The August 1965 concert at the height of Beatlemania was an unparalleled event -- until McCartney performed again at almost the exact same spot in the summer of 2009.
Watch "Paul McCartney: Good Evening New York City" at 10 p.m. ET on ABC.
"It was like we were just in some mad dream," he said, recollecting the night the Beatles first took to the stage. "It was thrilling, terrifying, [a] new experience. So for me then to go back all these years later was like amazing. And I had fun with it."
In July 2009, McCartney proudly returned to perform at Citi Field, in Queens, N.Y., the new home of the New York Mets, recreating history he helped make a generation ago. ABC will bring viewers to McCartney's celebrated concert, "Good Evening New York City," when the Rock and Roll Hall of Famer performed both Beatles classics and favorites from his solo career.
McCartney spoke candidly about his emotional bond with New York City -- much of which is tied to former Beatle John Lennon, who was shot dead outside of his city apartment building in 1980.
"[New York] was John's town in his later life.
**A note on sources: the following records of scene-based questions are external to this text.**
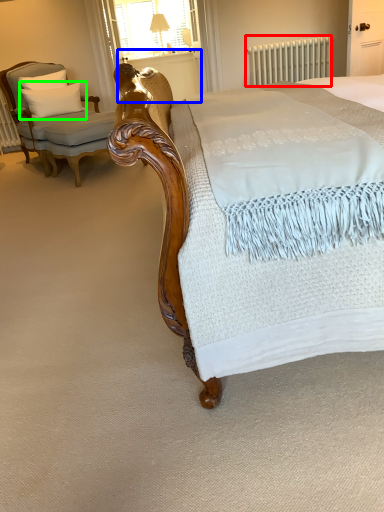
Question: Estimate the real-world distances between objects in this image. Which object is closer to radiator (highlighted by a red box), balustrade (highlighted by a blue box) or pillow (highlighted by a green box)?

Choices:
 (A) balustrade
 (B) pillow

Answer: (A)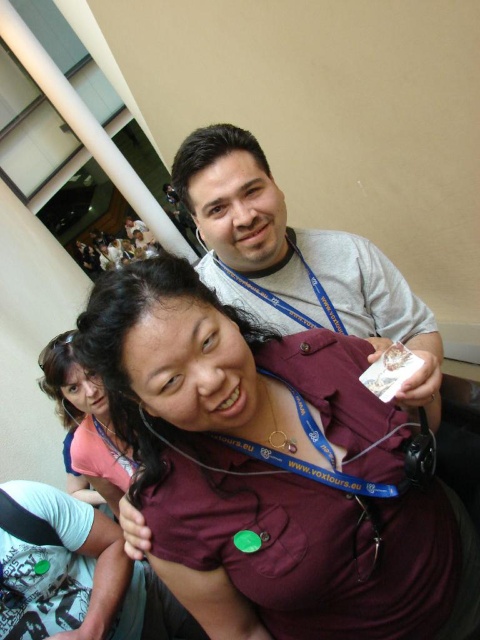
Question: Is gray fabric neck at upper center positioned before blue fabric lanyard at upper center?

Choices:
 (A) no
 (B) yes

Answer: (B)

Question: Which object is positioned closest to the matte blue shirt at center?

Choices:
 (A) matte burgundy shirt at center
 (B) blue fabric lanyard at center

Answer: (B)

Question: Which object is farther from the camera taking this photo?

Choices:
 (A) gray lanyard at upper center
 (B) blue fabric lanyard at upper center
 (C) matte blue shirt at center
 (D) blue fabric lanyard at center

Answer: (D)

Question: Does maroon fabric shirt at center lie behind gray lanyard at upper center?

Choices:
 (A) no
 (B) yes

Answer: (A)

Question: Among these objects, which one is farthest from the camera?

Choices:
 (A) gray fabric neck at upper center
 (B) matte blue shirt at center
 (C) blue fabric lanyard at center

Answer: (C)

Question: Is matte burgundy shirt at center thinner than blue fabric lanyard at center?

Choices:
 (A) yes
 (B) no

Answer: (B)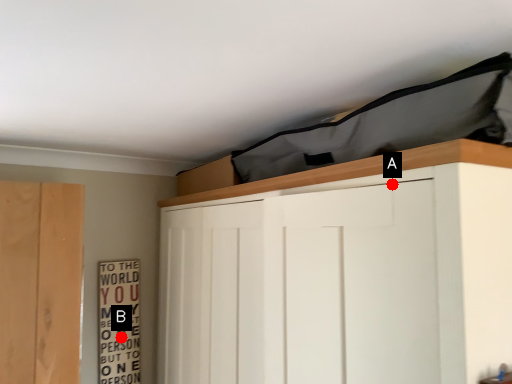
Question: Two points are circled on the image, labeled by A and B beside each circle. Which of the following is the closest to the observer?

Choices:
 (A) A is closer
 (B) B is closer

Answer: (A)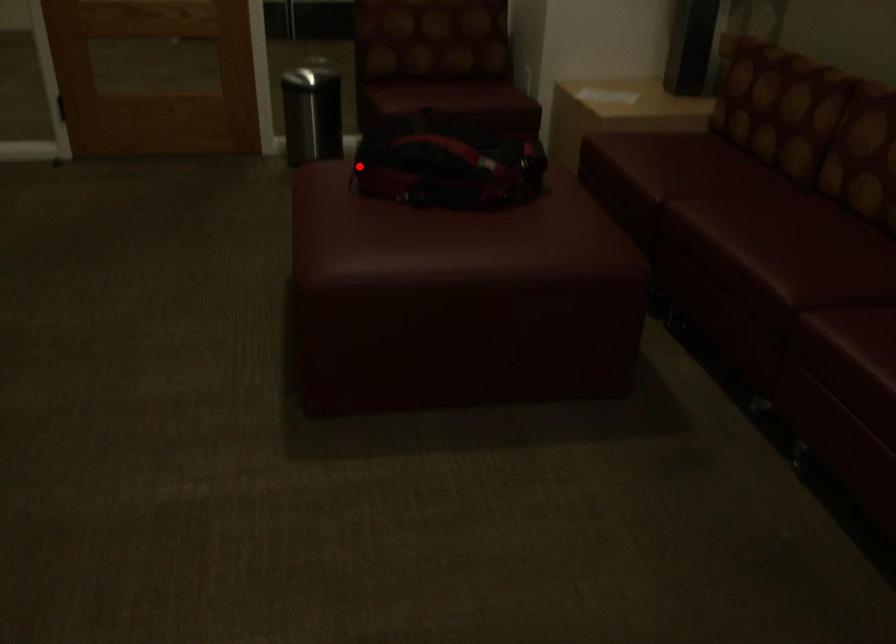
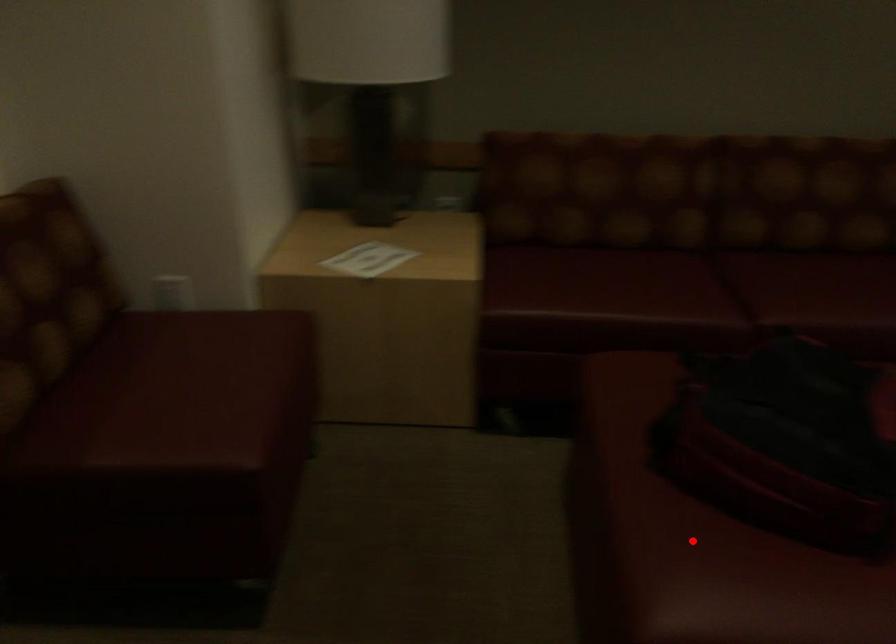
I am providing you with two images of the same scene from different viewpoints. A red point is marked on the first image and another point is marked on the second image. Is the red point in image1 aligned with the point shown in image2?

Yes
This is where he was killed, you know, so there's all of that going through your mind and it's very emotional," McCartney said. "Anything I do that is associated with John, the setting of New York, brings it home."
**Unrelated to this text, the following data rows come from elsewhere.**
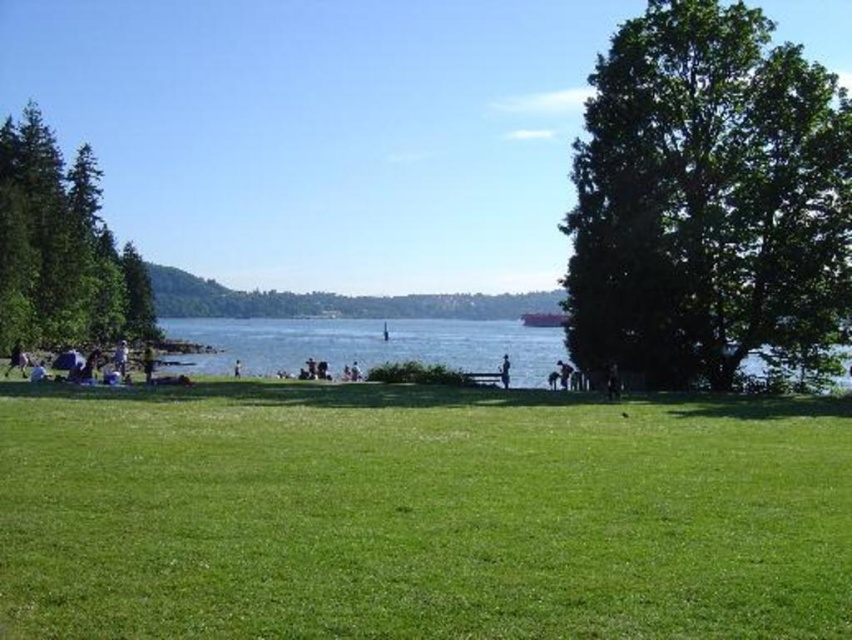
You are planning to set up a tent in the green grassy area. The tent requires a space that is taller than the yellow fabric person at lower left. Is the green textured tree at left suitable for this requirement?

The green textured tree at left is much taller than the yellow fabric person at lower left, so it meets the height requirement for setting up the tent.

You are standing at the lakeside and want to take a photo of the green textured tree at left. If your camera has a maximum zoom range of 100 meters, will you be able to capture the tree clearly in your photo?

The green textured tree at left is 77.06 meters away from the camera. Since the camera can zoom up to 100 meters, you can capture the tree clearly within the maximum zoom range of 100 meters.

You are standing at the lakeside and see both the blue water at center and the dark blue jeans at center. Which object is positioned further to the left?

The blue water at center is positioned further to the left compared to the dark blue jeans at center.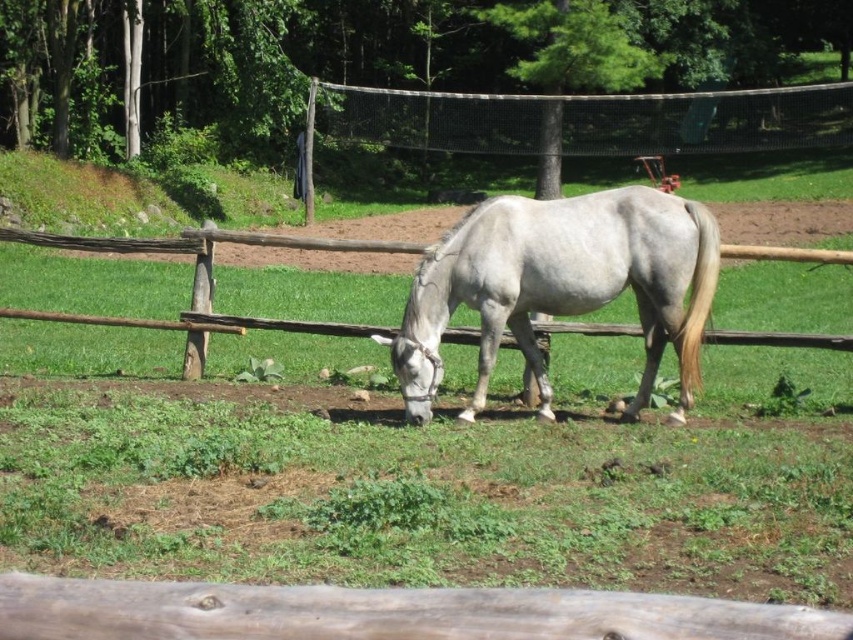
Question: Is white matte horse at center smaller than black mesh fence at upper center?

Choices:
 (A) no
 (B) yes

Answer: (B)

Question: Which point appears closest to the camera in this image?

Choices:
 (A) (397, 348)
 (B) (605, 144)

Answer: (A)

Question: Does white matte horse at center have a lesser width compared to black mesh fence at upper center?

Choices:
 (A) yes
 (B) no

Answer: (A)

Question: Does white matte horse at center appear under black mesh fence at upper center?

Choices:
 (A) no
 (B) yes

Answer: (B)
McCartney Writes Song for Lennon
McCartney said he wrote "Here Today," after Lennon's death.
"I wrote this song after he passed away. It was kind of stuff I never said to him and it was like in the form of an imaginary conversation that we might have had," McCartney said.
McCartney said that returning to the site where the Beatles made their mark 44 years ago was "very special."
"It is something that is amazing, you know, that we've touched so many people's lives with the Beatles," McCartney said. "I just take a moment for me in the here and now to look at this thing. I see seven year-olds, 20-year-olds, 30, 40, 50, 60, 70-plus...I love the idea that the kids like the music, and the parents like the music and possibly the grandparents like the music, so they can all actually talk about it. It's very special."
ABC's special television event begins on Thanksgiving night, Nov. 26, at 9 p.m. ET with "Beyonce: I Am... Yours." "Paul McCartney: Good Evening New York City" airs at 10 p.m. ET.